| Trecho fornecido |
================

Por meio de uma emenda, apresentada em 5 de maio de 2016, o então
parlamentar do Partido Social Cristão (PSC) propôs que os dependentes
legais dos médicos intercambistas fossem proibidos de “exercer
atividades remuneradas, com emissão de Carteira de Trabalho e
Previdência Social pelo Ministério do Trabalho e Emprego”.
Na justificativa da emenda, assinada em conjunto com o filho Eduardo
Bolsonaro (PSC, hoje PSL), o capitão reformado declarou que o intuito
era “limitar o estabelecimento de vínculos permanentes” no Brasil.
A proposta não foi acatada, e os familiares dos médicos cubanos
mantiveram o direito de trabalhar legalmente – conforme expresso no
quarto capítulo da Lei nº 12.871, de outubro de 2013, que institui o
Programa Mais Médicos.
O contexto de apresentação da emenda era a discussão da Medida
Provisória 723/2016, que prorrogou por três anos o prazo de atuação dos
profissionais do Programa Mais Médicos contratados por meio de
intercâmbio.
Das 28 emendas ao texto do relator Humberto Costa (PT) apresentadas, três eram de autoria da família Bolsonaro.
Além da proibição das atividades remuneradas, a dupla Jair e Eduardo
Bolsonaro propunha que os médicos estrangeiros só pudessem “receber
valores do Governo brasileiro em conta aberta em instituição bancária
nacional, sendo vedado o envio de recursos de qualquer natureza para
governos ou instituições oficiais no exterior”, e que o prazo de
dispensa da revalidação dos diplomas fosse estendido por um, e não três
anos.
A MP foi aprovada no plenário do Senado no dia 24 de agosto de 2016. A
única emenda acolhida pelo relator, de autoria do deputado Alan Rick
(PRB), estabeleceu que médicos brasileiros, formados no Brasil ou com
diploma revalidados em território nacional, deveriam ter prioridade no
preenchimento das vagas remanescentes dos processos de seleção.
“Mercenários”
Na última quarta-feira (14), o governo cubano anunciou a ruptura do
convênio com o governo brasileiro e sua retirada do Programa Mais
Médicos, após declarações “ameaçadoras e depreciativas” do presidente
eleito.
Os profissionais atuavam em 2.857 municípios, dos quais 1.575
contavam apenas com atendimentos de médicos cubanos – a maioria deles,
em regiões de difícil acesso.

================

| Os registros |
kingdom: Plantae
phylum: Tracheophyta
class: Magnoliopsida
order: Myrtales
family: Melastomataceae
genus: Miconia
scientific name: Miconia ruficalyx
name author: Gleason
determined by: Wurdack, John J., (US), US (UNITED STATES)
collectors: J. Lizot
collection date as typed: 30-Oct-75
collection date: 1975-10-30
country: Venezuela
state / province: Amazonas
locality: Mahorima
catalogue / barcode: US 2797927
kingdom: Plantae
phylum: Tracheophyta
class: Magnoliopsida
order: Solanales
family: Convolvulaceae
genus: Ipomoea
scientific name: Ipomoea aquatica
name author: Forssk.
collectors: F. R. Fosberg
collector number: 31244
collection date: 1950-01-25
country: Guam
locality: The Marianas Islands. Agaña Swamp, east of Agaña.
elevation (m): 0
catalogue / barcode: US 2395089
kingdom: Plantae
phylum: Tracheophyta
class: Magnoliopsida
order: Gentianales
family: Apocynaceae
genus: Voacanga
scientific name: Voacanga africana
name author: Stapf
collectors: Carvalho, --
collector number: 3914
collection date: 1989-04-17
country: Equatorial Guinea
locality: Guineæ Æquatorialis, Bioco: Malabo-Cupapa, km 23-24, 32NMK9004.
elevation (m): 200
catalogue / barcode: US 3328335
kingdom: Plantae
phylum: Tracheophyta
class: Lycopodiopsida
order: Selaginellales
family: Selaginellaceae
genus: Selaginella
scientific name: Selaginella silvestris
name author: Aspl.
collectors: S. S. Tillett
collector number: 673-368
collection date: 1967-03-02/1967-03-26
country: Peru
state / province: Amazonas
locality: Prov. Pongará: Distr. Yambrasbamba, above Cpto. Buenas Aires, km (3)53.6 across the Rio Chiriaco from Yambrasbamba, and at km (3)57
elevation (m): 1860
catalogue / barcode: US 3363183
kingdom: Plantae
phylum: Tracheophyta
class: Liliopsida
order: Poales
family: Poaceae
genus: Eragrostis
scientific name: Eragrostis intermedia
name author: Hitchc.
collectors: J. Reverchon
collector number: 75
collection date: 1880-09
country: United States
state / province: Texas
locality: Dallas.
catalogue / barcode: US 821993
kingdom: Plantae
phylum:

================

| O que produzir |
Responda às perguntas a seguir com base no trecho sobre a emenda ao Programa Mais Médicos.
(a) Em que data foi apresentada a emenda que proibia os dependentes dos médicos intercambistas de exercer atividades remuneradas?
(b) Quantas emendas ao texto do relator Humberto Costa foram apresentadas ao todo?
(c) Em quantos municípios os profissionais cubanos atuavam?
Use somente o trecho para responder.

| Campo de resposta |
(a) Em 5 de maio de 2016.
(b) 28 emendas.
(c) Em 2.857 municípios.